Not many people have very strong feelings about vanilla.

And so it’s been a challenge to be in integrity. It’s been a challenge. It’s been a lot. 

Because it takes audacity.

It takes bravery to keep stepping out into the world. To keep showing up in integrity. To keep choosing myself and my path, my wants and desires, as opposed to the ones that will make other people comfortable or maybe make them like me better.

So I’m telling you this little story and using this bad analogy about food because I want you to practice having the audacity to be in integrity. 
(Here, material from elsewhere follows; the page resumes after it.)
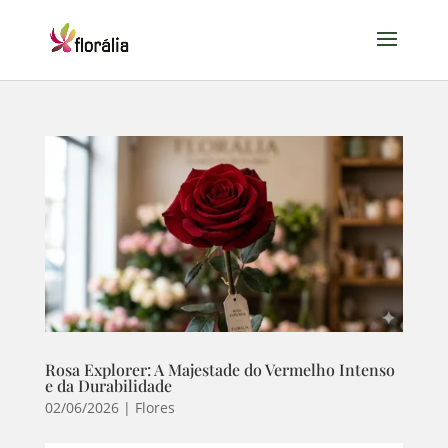
Rosa Explorer: A Majestade do Vermelho Intenso
e da Durabilidade
02/06/2026
|
Flores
Because what we’re doing when we’re not in integrity is giving up parts of ourselves. Allowing ourselves to just go with the flow and do things that we don’t want to do and be around people we don’t want to be around and act in certain ways that don’t fit for us is because we’re trying to avoid consequences.

We think that it’s easier to just go along to get along.
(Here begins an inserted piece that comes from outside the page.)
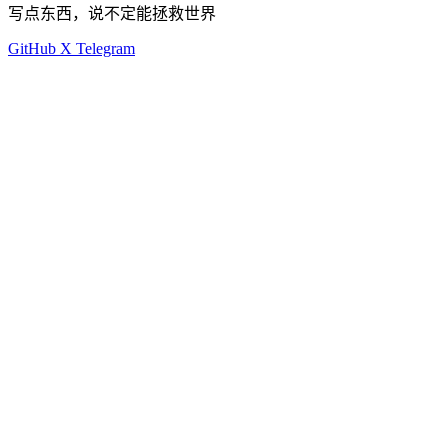
写点东西，说不定能拯救世界
GitHub
X
Telegram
We think that that’s easier than going, “no thanks, that’s not for me” and being left out.

But the fact is that consequences are going to happen regardless of which choice you make. 

The challenge here, the discernment piece, is to choose which consequences you would rather have: the consequences of the guilt hangover of not being who you were, not doing things that were true to yourself, and maybe betraying your identity, or the consequences of somebody going, “you’re no fun, I don’t want to play with you anymore,” and the possible loss of a friendship.

And in the end consequences are. 

You have to choose the one that makes the most sense for you.

But also caveat, nuanced piece here: you have no control over what the consequences are.

You only have control of what you do in response to them.

So I leave you with that today. 

I challenge you, gently, to try to practice having the audacity to be in integrity.